Rewrite everything from the line containing "vệ, đồng nghĩa" down to the line containing "cảm giác cao", with "đánh đổi" replaced by "thỏa hiệp" and nothing else changed.
START Stored data
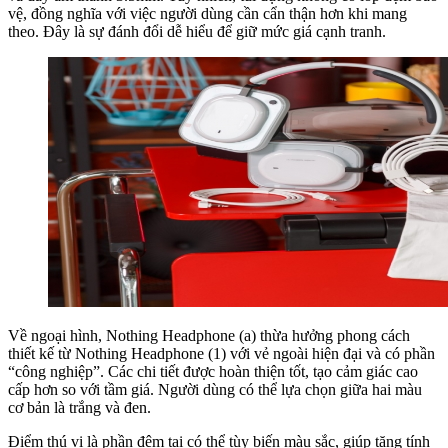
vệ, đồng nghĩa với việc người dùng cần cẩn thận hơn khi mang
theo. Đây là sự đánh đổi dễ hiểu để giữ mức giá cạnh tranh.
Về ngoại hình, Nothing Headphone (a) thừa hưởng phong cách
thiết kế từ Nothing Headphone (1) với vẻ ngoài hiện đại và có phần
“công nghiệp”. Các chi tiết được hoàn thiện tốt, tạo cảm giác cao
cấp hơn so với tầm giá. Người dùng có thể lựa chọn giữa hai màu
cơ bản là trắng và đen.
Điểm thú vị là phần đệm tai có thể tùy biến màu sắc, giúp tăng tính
END Stored data
START Stored data
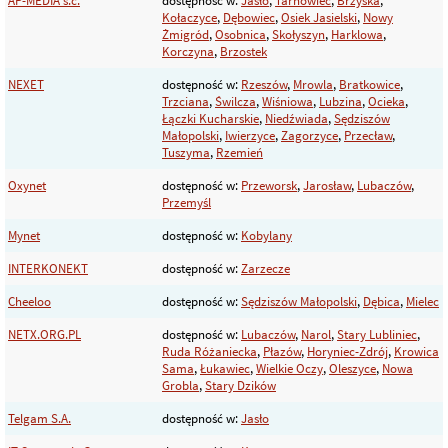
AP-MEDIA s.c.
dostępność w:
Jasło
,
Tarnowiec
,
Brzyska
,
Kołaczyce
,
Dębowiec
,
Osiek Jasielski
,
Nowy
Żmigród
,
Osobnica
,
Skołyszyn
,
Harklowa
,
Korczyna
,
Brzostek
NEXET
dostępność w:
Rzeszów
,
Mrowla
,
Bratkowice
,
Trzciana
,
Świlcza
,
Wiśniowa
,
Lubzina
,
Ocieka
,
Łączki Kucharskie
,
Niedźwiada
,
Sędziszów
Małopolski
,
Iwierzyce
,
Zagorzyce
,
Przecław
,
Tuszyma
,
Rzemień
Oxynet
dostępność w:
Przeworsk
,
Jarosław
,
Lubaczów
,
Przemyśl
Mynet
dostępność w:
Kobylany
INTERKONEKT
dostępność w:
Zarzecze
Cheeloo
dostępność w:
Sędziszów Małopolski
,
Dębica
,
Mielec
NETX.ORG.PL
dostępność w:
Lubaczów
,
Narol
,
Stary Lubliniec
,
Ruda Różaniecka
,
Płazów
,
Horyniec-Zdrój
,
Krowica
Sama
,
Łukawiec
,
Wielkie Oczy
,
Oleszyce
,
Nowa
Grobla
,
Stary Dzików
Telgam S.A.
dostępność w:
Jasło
END Stored data
## Response to the task
vệ, đồng nghĩa với việc người dùng cần cẩn thận hơn khi mang
theo. Đây là sự thỏa hiệp dễ hiểu để giữ mức giá cạnh tranh.
Về ngoại hình, Nothing Headphone (a) thừa hưởng phong cách
thiết kế từ Nothing Headphone (1) với vẻ ngoài hiện đại và có phần
“công nghiệp”. Các chi tiết được hoàn thiện tốt, tạo cảm giác cao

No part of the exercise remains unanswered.